You are vintage or you are not ;-)

I think I'll save the Freon cooling for the T-2 :)

Actually now that I think about it, active cooling isn't all that retro, what with every script kiddie's overclocked PC having some kind of water cooling or whatever. 

The T-1 will be air-cooled, like a classic motorcycle :)

Or you can think in reverse and say "look at my fancy blinky heater" ;-)

I've hooked 4 up as a ring counter, and driven them up to 2MHz, which is as high as my signal generator goes. I've found LTSpice to be reasonably accurate so far (although I haven't asked too much of it as yet). It will be interesting to see how accurate the simulations of the core rope ROM turn out to be.

And yes, power consumption is the killer :) It was fun fiddling with resistor values in the simulator and seeing the effect of power vs. speed.

10MHz? Wow, that's pretty cool! And that's with a resistor pullup instead of a totem-pole output? I'm wondering if I've overengineered my gates :) My NAND gates have an input NPN driving a totem pole output. The input transistor has a base  pullup and 2 BAT54s as the gate inputs. All 3 transistors have BAT54 Baker clamps.

Ultimately I'm expecting the ferrite core RAM to be the bottleneck. I'd be happy to get 1us switching times out of the cores but this might be optimistic.

After a lot of real world testing different configurations I'm currently satisfied with using standard diodes in the NAND inputs with a 330 ohm pullup there. Two standard diodes in series with the base as a level shifter with a 470p cap across them for speedup. No Baker clamp. A 680 resistor from base to ground.  The output pullup is between 180 and 270 ohms depending on the load.  

I use bc847 for internal nodes and 2n2222 and the 180 ohm pullup for drivers.

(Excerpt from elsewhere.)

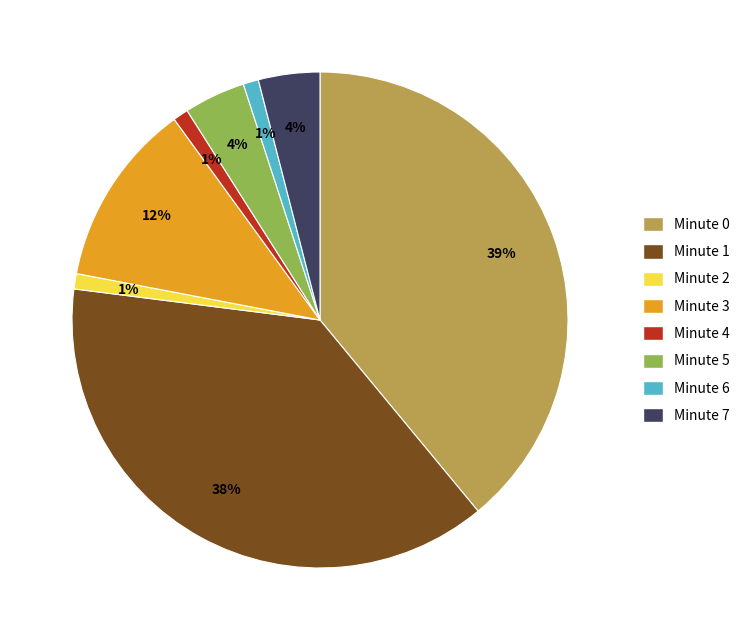

To the nearest percent, what is the difference between the largest and smallest slice percentages?

38%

I've tried replacing the input diodes with PN junctions of transistors, but got no real gain there.  A baker clamp gives about the same speedup as the 680 base pulldown, and a resistor is cheaper and (smaller unless using an evil  MELF) than a BAT.

And yes...  I run it on about 2.5 volts. That  gives a about 30% speedup compared to 3.3.
 

The BAT54s I'm using are SOD-523s...smaller than 0603 resistors, and hard to tell apart from random bits of crud on the bench :)

I think in terms of numbers of discretes we come out about even, except I'm using a couple more transistors, just to avoid having to sink the pullup current when output is low. But then the name of this game is tradeoffs!

I picked 3.3V as a 'safe' voltage to use as I will be using a lot of blue LEDs (blinkenlights) and by the time you add up the forward voltage drop + Vce of the transistor switching it you're looking at something approaching 2.5V. But we'll see - no harm in winding the voltage down until things stop working, then back up a bit :)

Have you tested the speed yet?  I've discovered in my project that the LTspice simulations and the real world speeds differs an order of magnitude... But I've reached close to 10 MHz for my fllipflops at the expense of a horrendous power consumption.

Some guys reached 30MHz in the 60' ;-)

http://ygdes.com/CDC/cdc6600.html

I'm hoping to avoid having a refrigeration unit on the T-1 :)